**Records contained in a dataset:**
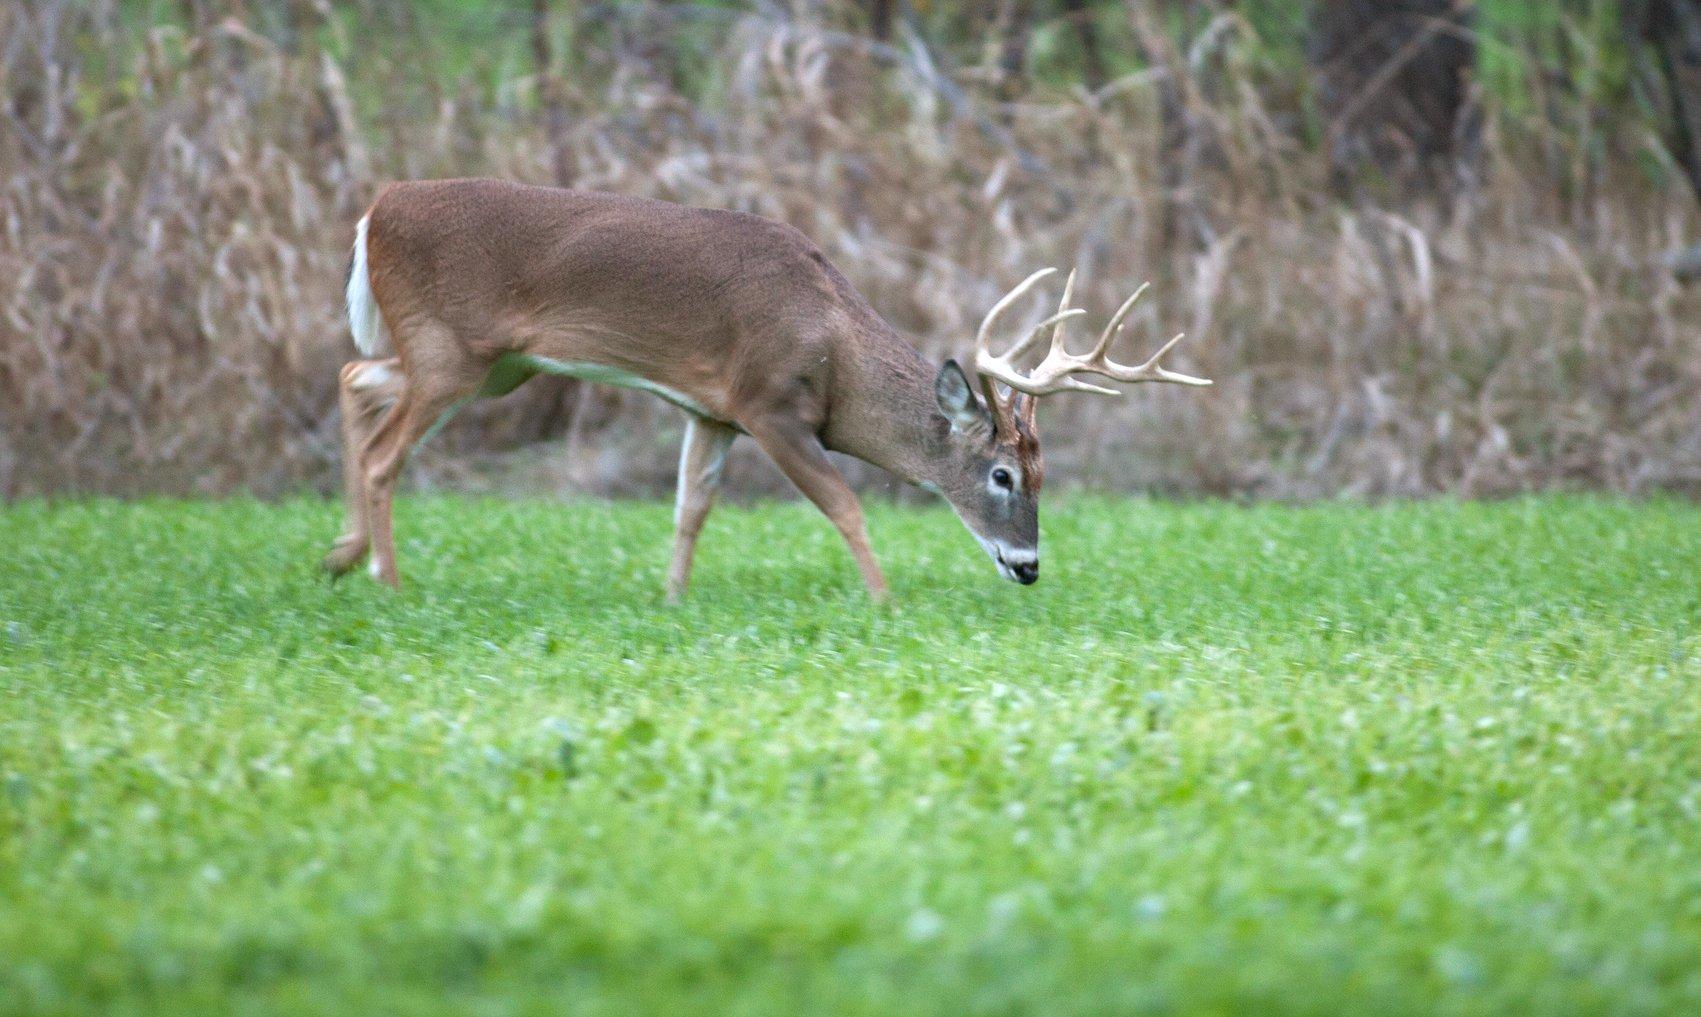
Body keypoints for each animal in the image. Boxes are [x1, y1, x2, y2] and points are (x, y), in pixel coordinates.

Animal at [324, 179, 1211, 602]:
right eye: (999, 474)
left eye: (1041, 474)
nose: (1026, 567)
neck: (832, 338)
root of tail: (375, 209)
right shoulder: (768, 403)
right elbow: (844, 503)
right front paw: (885, 602)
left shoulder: (706, 408)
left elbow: (690, 508)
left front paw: (671, 599)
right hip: (453, 350)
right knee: (384, 451)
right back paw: (386, 580)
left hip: (491, 364)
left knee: (355, 375)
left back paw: (340, 554)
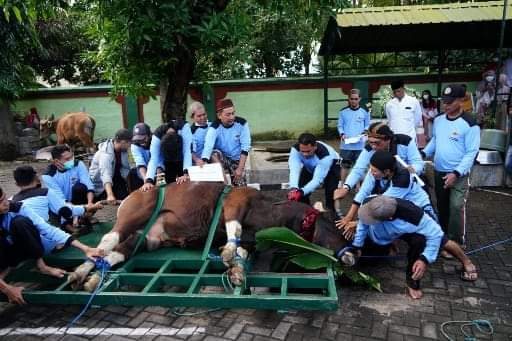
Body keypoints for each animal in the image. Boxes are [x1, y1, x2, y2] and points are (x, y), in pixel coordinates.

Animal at [69, 182, 348, 290]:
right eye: (333, 225)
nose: (353, 252)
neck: (268, 212)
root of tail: (133, 193)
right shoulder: (236, 203)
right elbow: (234, 230)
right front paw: (227, 253)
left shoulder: (252, 240)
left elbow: (243, 252)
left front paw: (237, 271)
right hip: (133, 216)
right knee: (107, 242)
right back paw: (81, 272)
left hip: (148, 239)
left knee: (116, 253)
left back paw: (91, 279)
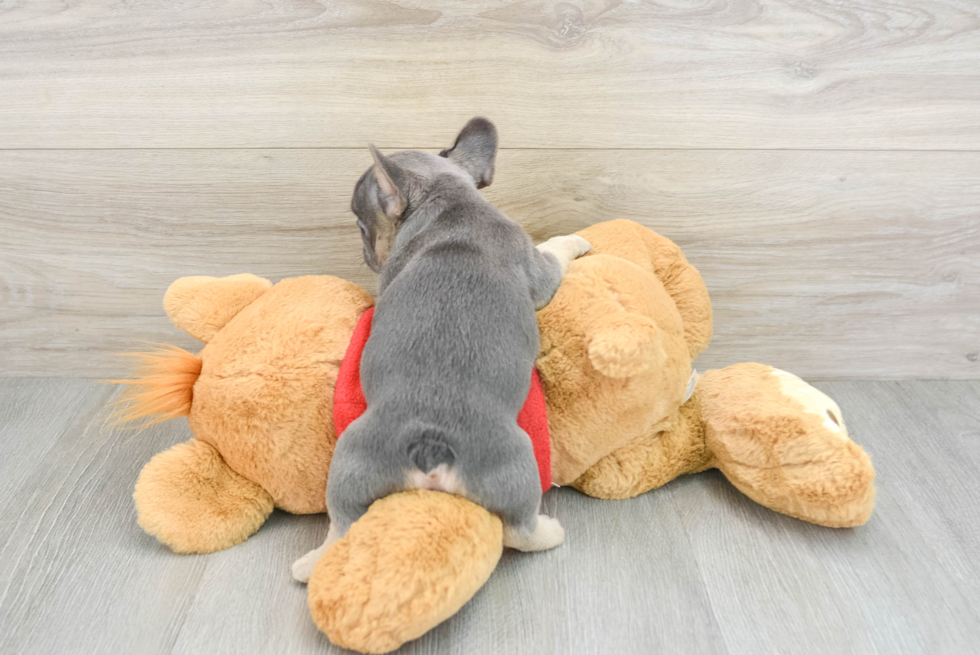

**What to work on:**
Type the entries above out again exactly, with no pictures.

**Response to the exercise:**
Body keypoints for each animal in the image. Boxes are [x1, y1, x2, y2] and points are (x, y), in pixel coordinates.

Animal at [324, 179, 1211, 602]:
right eye: (999, 474)
left eye: (1041, 474)
nose: (1026, 567)
neck: (832, 338)
root of tail: (375, 209)
right shoulder: (768, 403)
right elbow: (844, 503)
right front paw: (885, 602)
left shoulder: (706, 408)
left elbow: (690, 508)
left front paw: (671, 599)
right hip: (453, 350)
right knee: (384, 451)
right back paw: (386, 580)
left hip: (491, 364)
left knee: (355, 375)
left back paw: (340, 554)
Body keypoints for each animal in the image. Boxes are [x1, y1, x2, y2] and points are (x, y), in pixel coordinates.

Animal at [69, 182, 348, 290]:
right eye: (333, 225)
nose: (353, 252)
neck: (268, 212)
root of tail: (133, 193)
right shoulder: (236, 203)
right elbow: (234, 230)
right front paw: (227, 253)
left shoulder: (252, 240)
left elbow: (243, 252)
left front paw: (237, 271)
right hip: (133, 216)
right knee: (107, 242)
right back paw: (81, 272)
left hip: (148, 239)
left knee: (116, 253)
left back paw: (91, 279)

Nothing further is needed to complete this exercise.